* PASSAGE SHOWN:
>>>>>

Two strikes in Iowa stand up to employers' demands
 
BY KEVIN DWIRE  
DES MOINES, Iowa--Two strikes in central Iowa are at the forefront of the resistance of working people in the state to the employers' offensive.

Some 2,250 members of the International Association of Machinists (IAM) Local 1526 went on strike September 23 at the Amana Refrigeration plant in Amana, Iowa. Amana was purchased by appliance manufacturer Maytag in August. Maytag is pushing to impose a two-tier wage structure with a lower wage for new hires, increase mandatory overtime from 160 to 240 hours per year, and eliminate a planned wage increase while upping health-care costs.

Strikers say that many employees were working 10 hours a day, six days a week before the strike, and that the demand by the company to expand forced overtime was a big part of the vote against the contract. They also said that they were against the idea of paying new hires less than other workers, seeing it as a way to divide the union. Amana workers earn about $5 an hour less than workers at the Maytag plant in Newton, Iowa, who are represented by the United Auto Workers (UAW).

In September, Maytag announced that they expect third-quarter profits to increase 15 percent over last year, "due in part to improved earnings from Amana sales," according to the Des Moines Register. Strikers said that when their negotiating committee put copies of a news report on the Maytag earnings in front of company negotiators, one of them made it into a paper airplane and threw it back to the union members.

<<<<<

* DATA BELOW:
>>>>>

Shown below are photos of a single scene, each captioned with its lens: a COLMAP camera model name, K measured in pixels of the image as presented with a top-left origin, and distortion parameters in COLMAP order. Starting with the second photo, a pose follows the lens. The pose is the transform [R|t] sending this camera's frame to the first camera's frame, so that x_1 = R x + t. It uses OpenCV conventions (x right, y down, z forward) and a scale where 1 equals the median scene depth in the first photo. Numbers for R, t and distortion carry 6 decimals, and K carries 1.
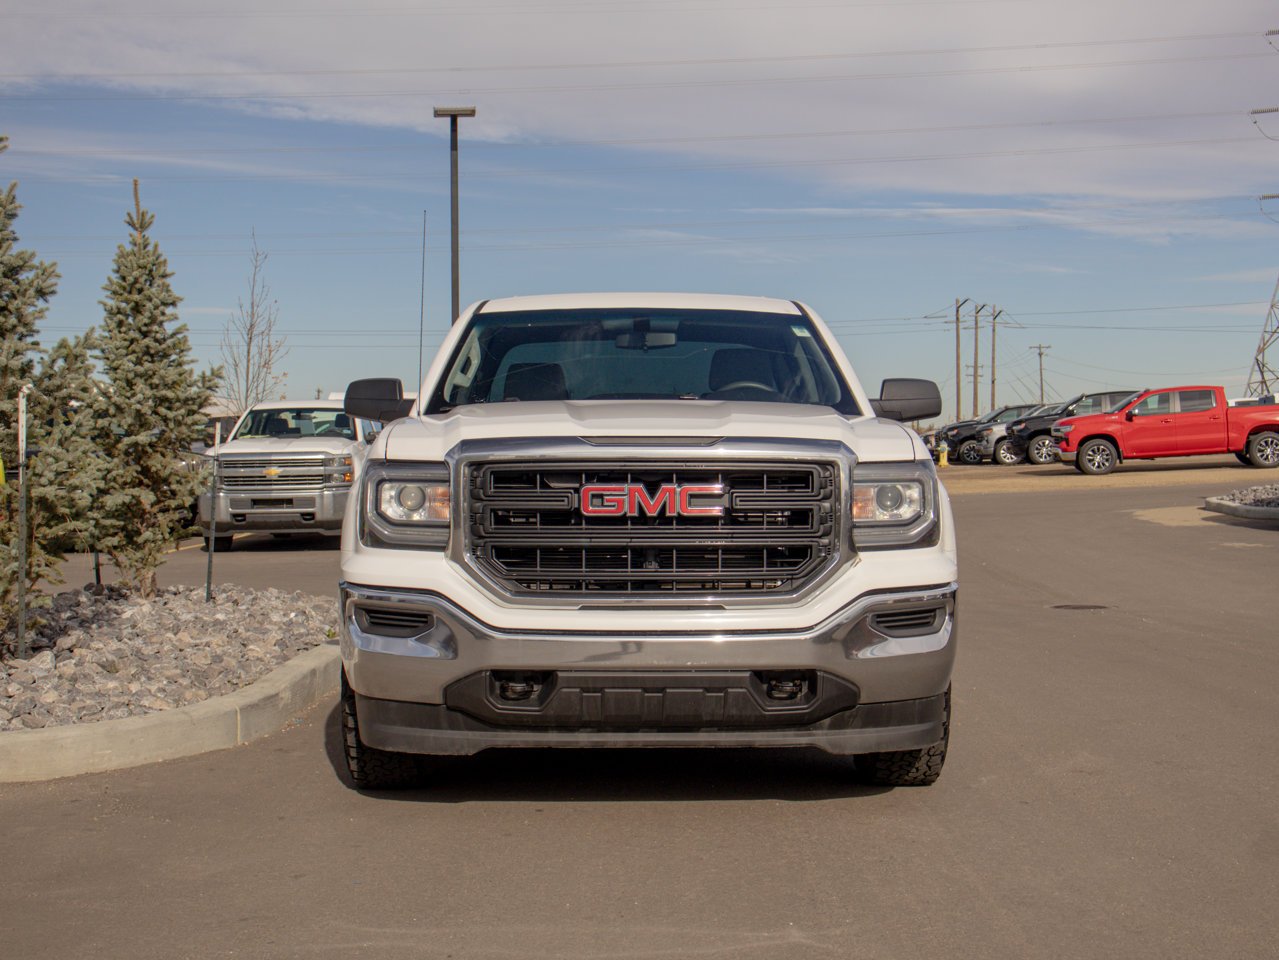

<<<<<

* YOUR GOAL:
In the article on the Iowa strikes, how much does Maytag want to raise mandatory overtime at the Amana plant? The lines have nothing to do with what follows.

* RESULT FOR THIS EXERCISE:
From 160 to 240 hours per year.